TASK INSTRUCTIONS.
Copy the lines exactly as they appear, beginning with the line that contains "Rendered at 1654 by 1241 pixels." and continuing through the line that contains "list Laisserons nous", and reproduce nothing else.

* START TASK INPUTS *

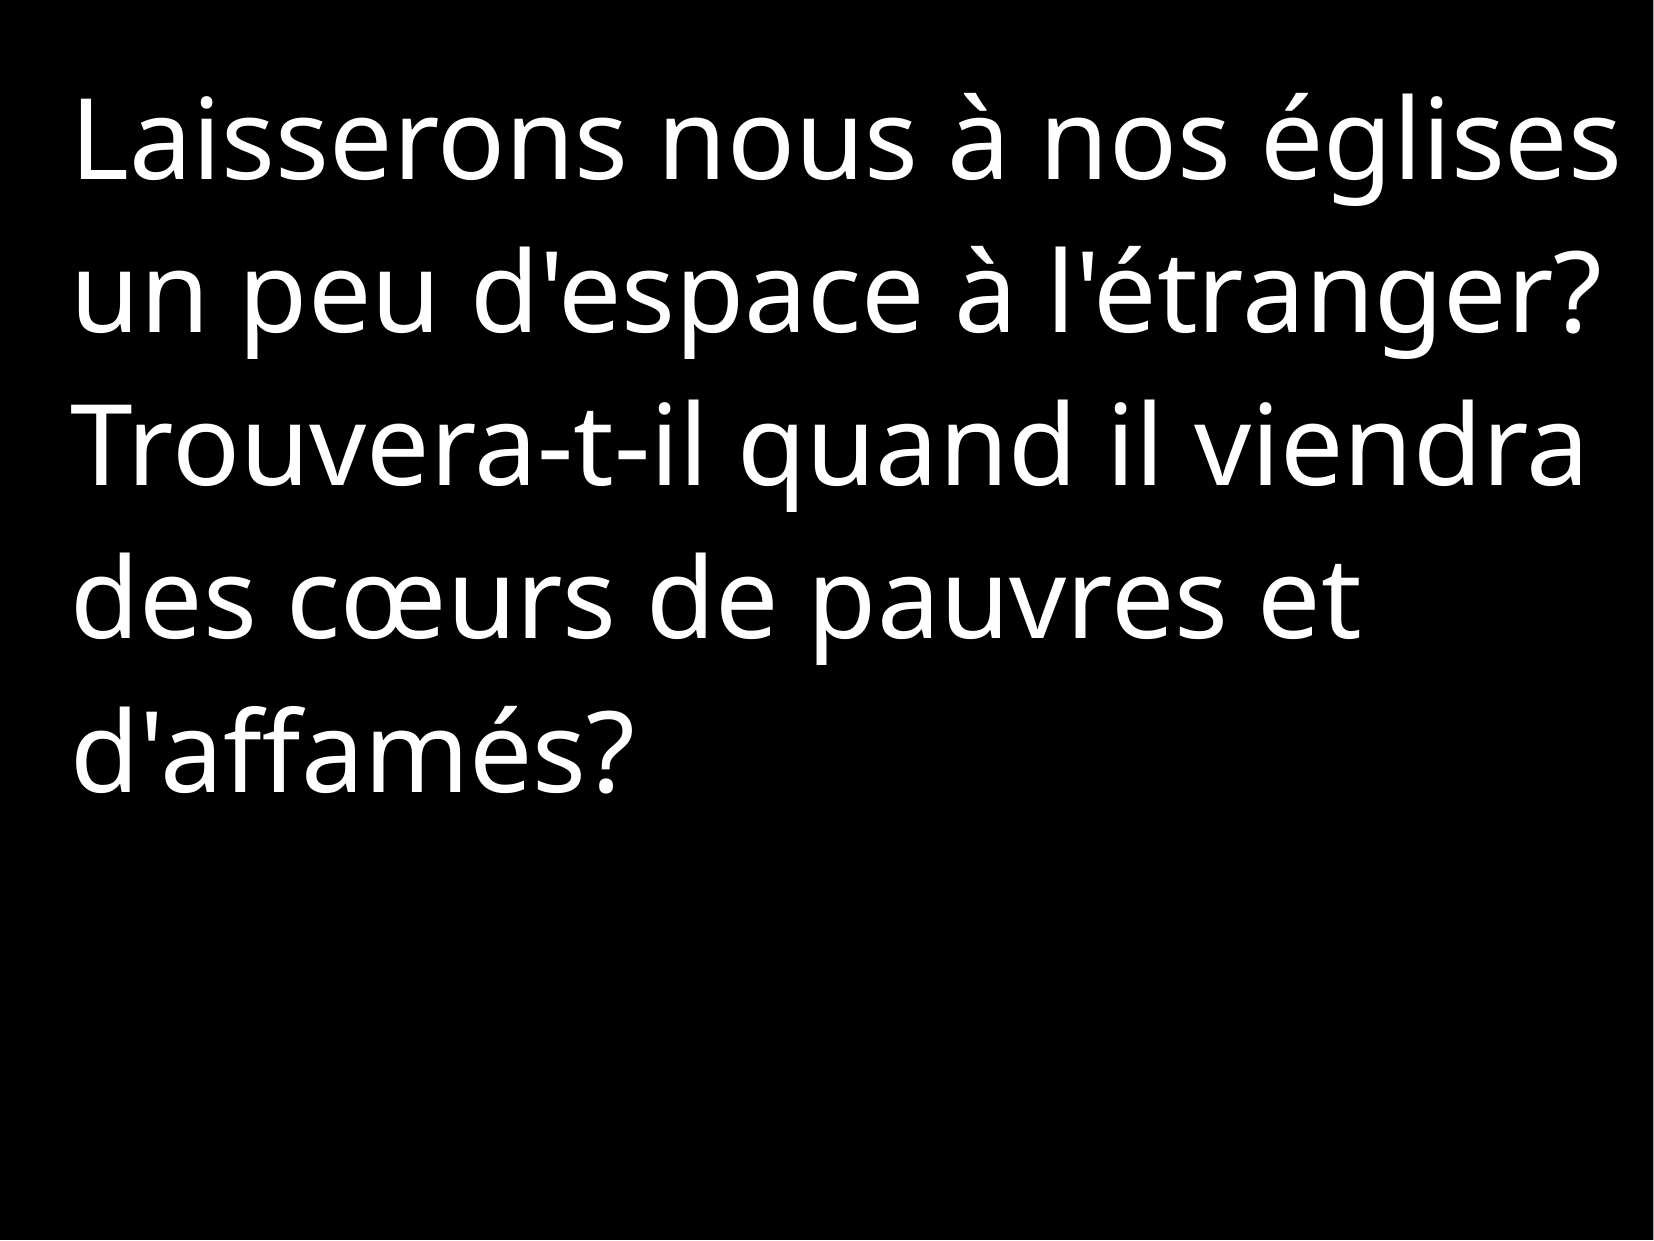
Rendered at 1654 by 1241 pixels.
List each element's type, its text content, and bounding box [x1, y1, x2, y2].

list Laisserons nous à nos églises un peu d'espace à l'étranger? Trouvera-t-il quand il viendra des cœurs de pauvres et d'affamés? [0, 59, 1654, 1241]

* END TASK INPUTS *
* START TASK INPUTS *

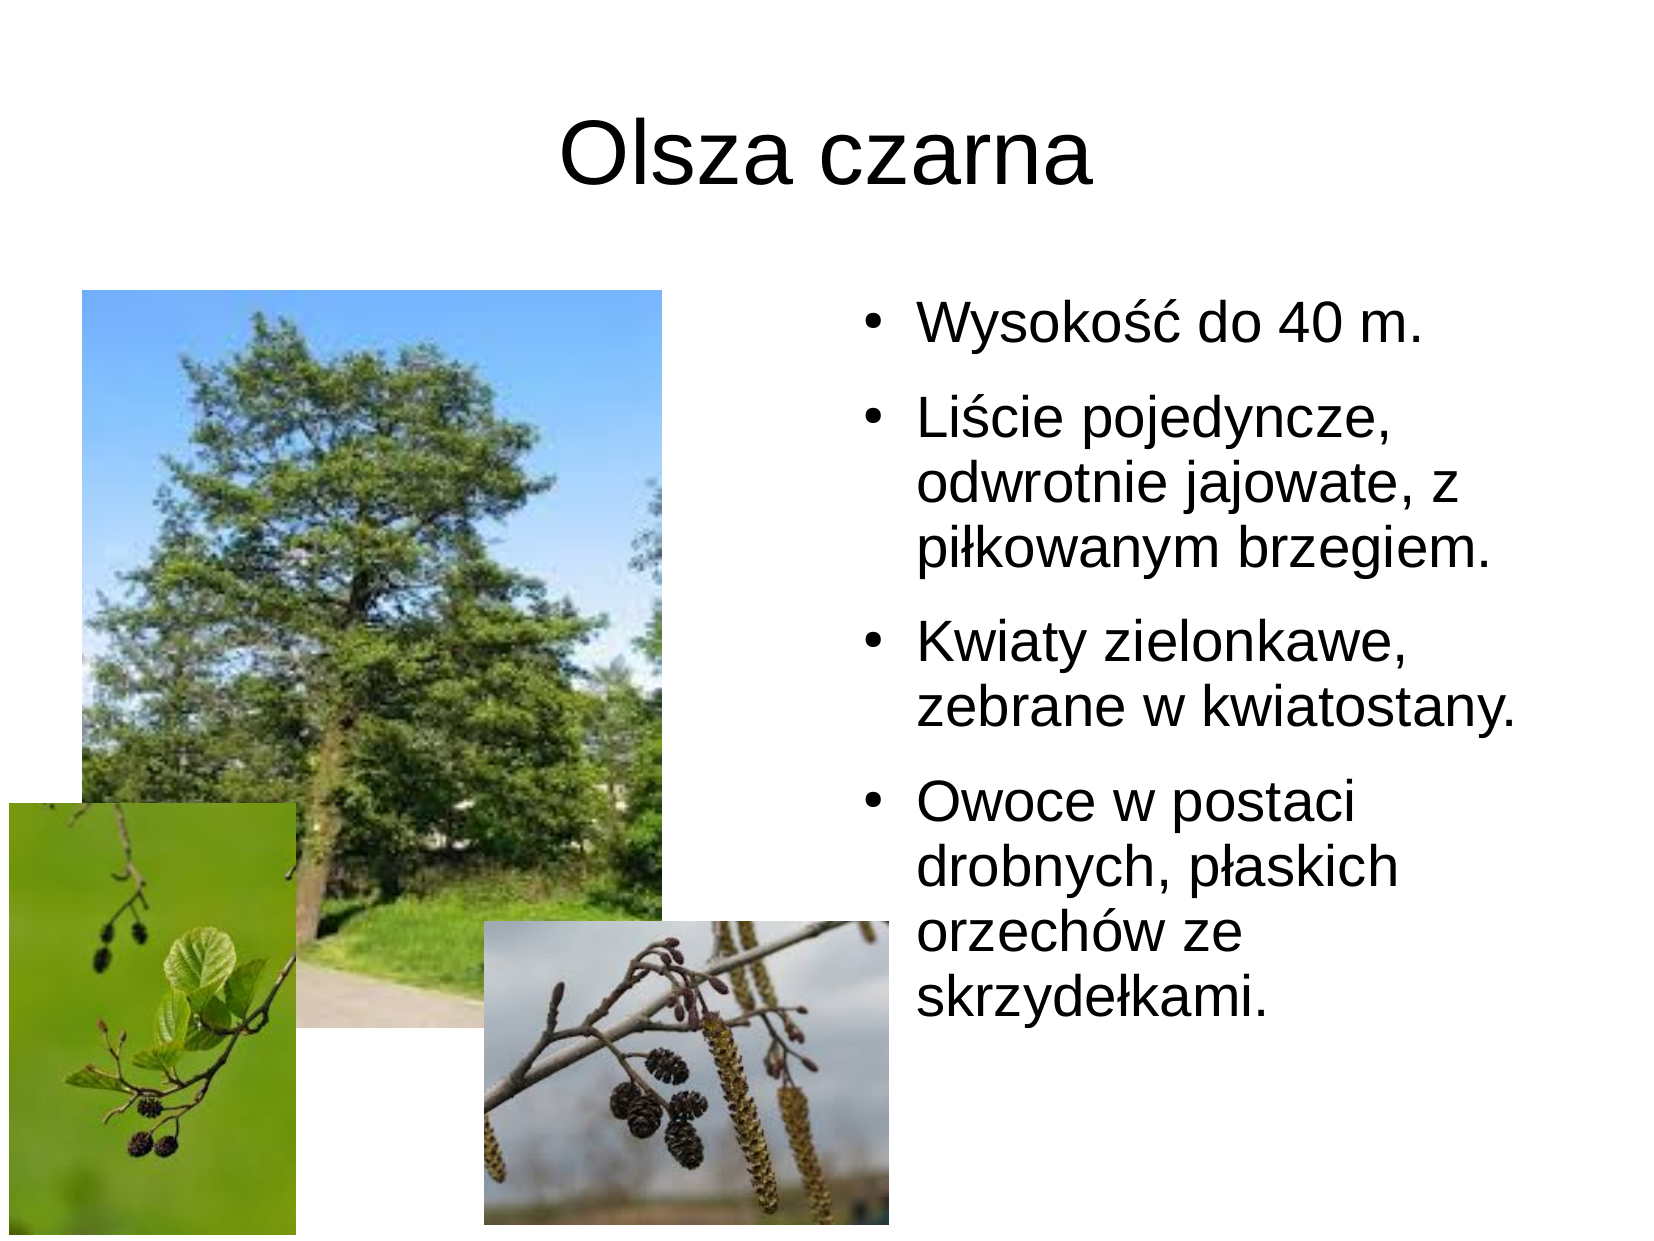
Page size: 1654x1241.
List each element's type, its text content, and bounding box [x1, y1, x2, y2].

* END TASK INPUTS *

CORRECT RESPONSE.
Rendered at 1654 by 1241 pixels.
List each element's type, its text content, and bounding box [x1, y1, x2, y2].

list Laisserons nous à nos églises un peu d'espace à l'étranger? Trouvera-t-il quand il viendra des cœurs de pauvres et d'affamés? [0, 59, 1654, 1241]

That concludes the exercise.